Where I do agree with the angriest voices is on responsibility. Doyle’s remorse, described by his defence, does not reverse a degloving injury, does not wipe out nightmares, and does not restore a child’s sense of safety in crowds. Remorse can exist, and the consequences still stand like a wall.
And the so-called facade has gone now. The “family man” cushioning, the PTSD haze, the borrowed sympathy. What’s left is a clear picture. A man who lost his temper, drove into a crowd, and then tried to sell a story about fear that did not match the footage.
Lessons Liverpool must demand
There is one more uncomfortable truth here, and it sits alongside personal culpability, not in place of it.
Events of this scale need systems that anticipate the worst day, not only the best one. Hundreds of thousands of people in a city centre, closed roads, temporary measures, the slow churn of post-parade movement, transport bottlenecks, frustration everywhere. That is a combustible mix even before you add someone with poor impulse control and a steering wheel.
Questions about event management will keep coming, and rightly so. How did a vehicle get into that space? What checks failed? What barriers were missing? What protocols were assumed rather than enforced?

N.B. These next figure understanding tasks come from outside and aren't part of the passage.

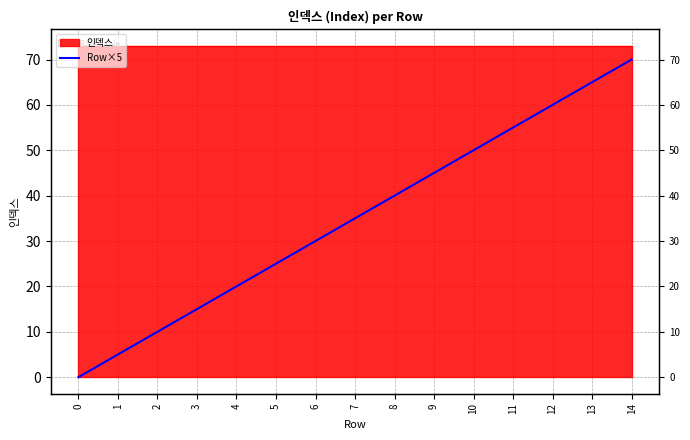

What value does the data have at 14, to the nearest 10?

70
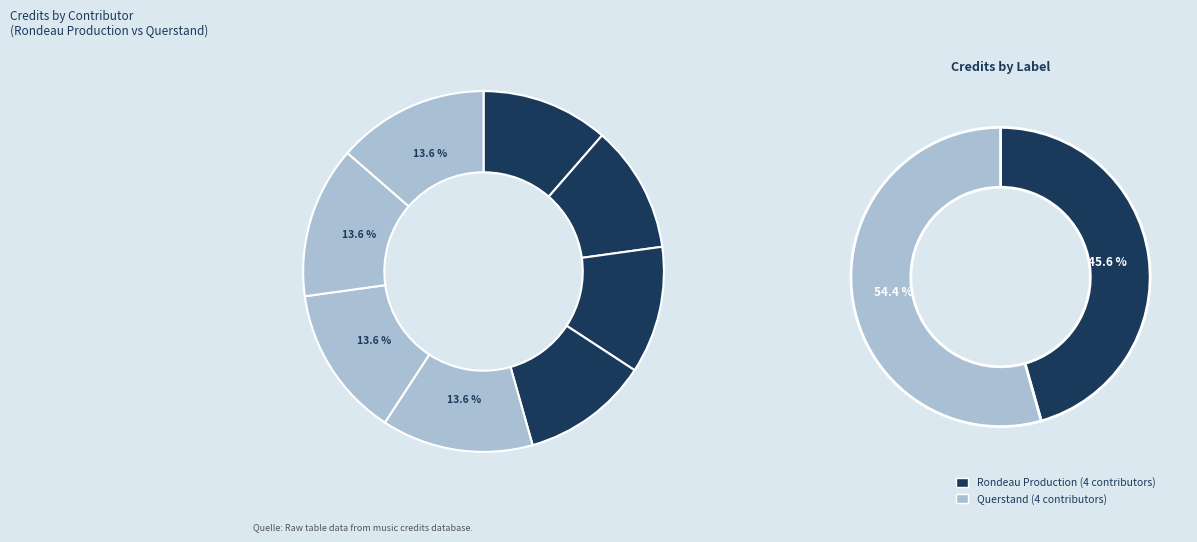

What percentage is the Felix Friedrich (209705) slice, to the nearest percent?

14%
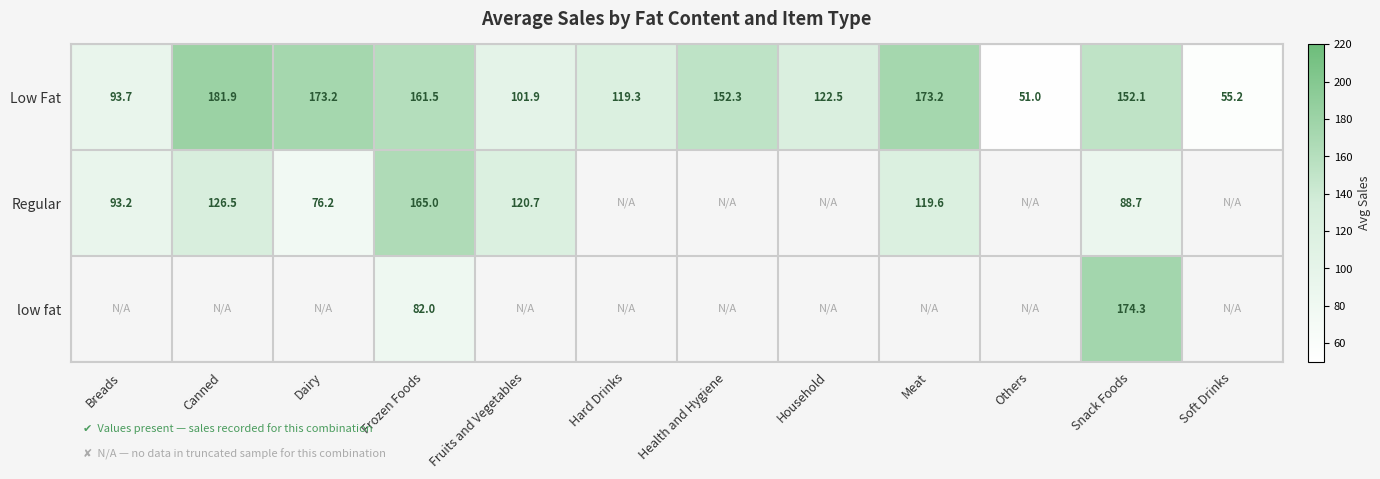

Between Frozen Foods and Others, which is larger?

Frozen Foods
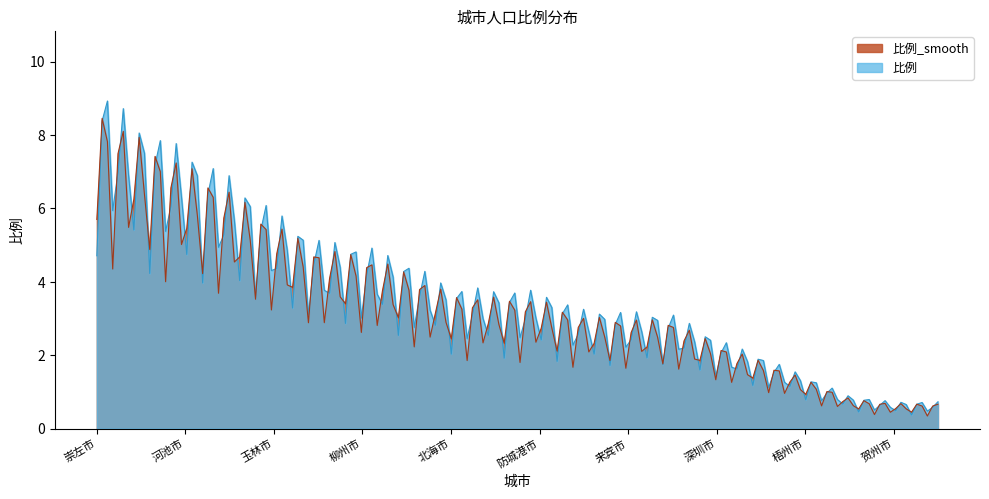

Which category has the highest value in the 比例 series?

崇左市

How does the city plan routes, stewarding, dispersal, transport, so families can celebrate without being exposed to needless risk?
None of that dilutes Doyle’s guilt. It simply recognises a wider duty. Liverpool will celebrate again, it always does, and it should. The point is to make it harder for any individual, on any bad day, to reach a crowd with the means to do this sort of damage.
Because that’s the line I keep coming back to, the one he spoke without meaning to tell the truth. He said he’d ruined so many lives. He was right. The court has now put a number on what he did, 21 years and six months. The city will live with the rest, in quieter ways, for longer than that.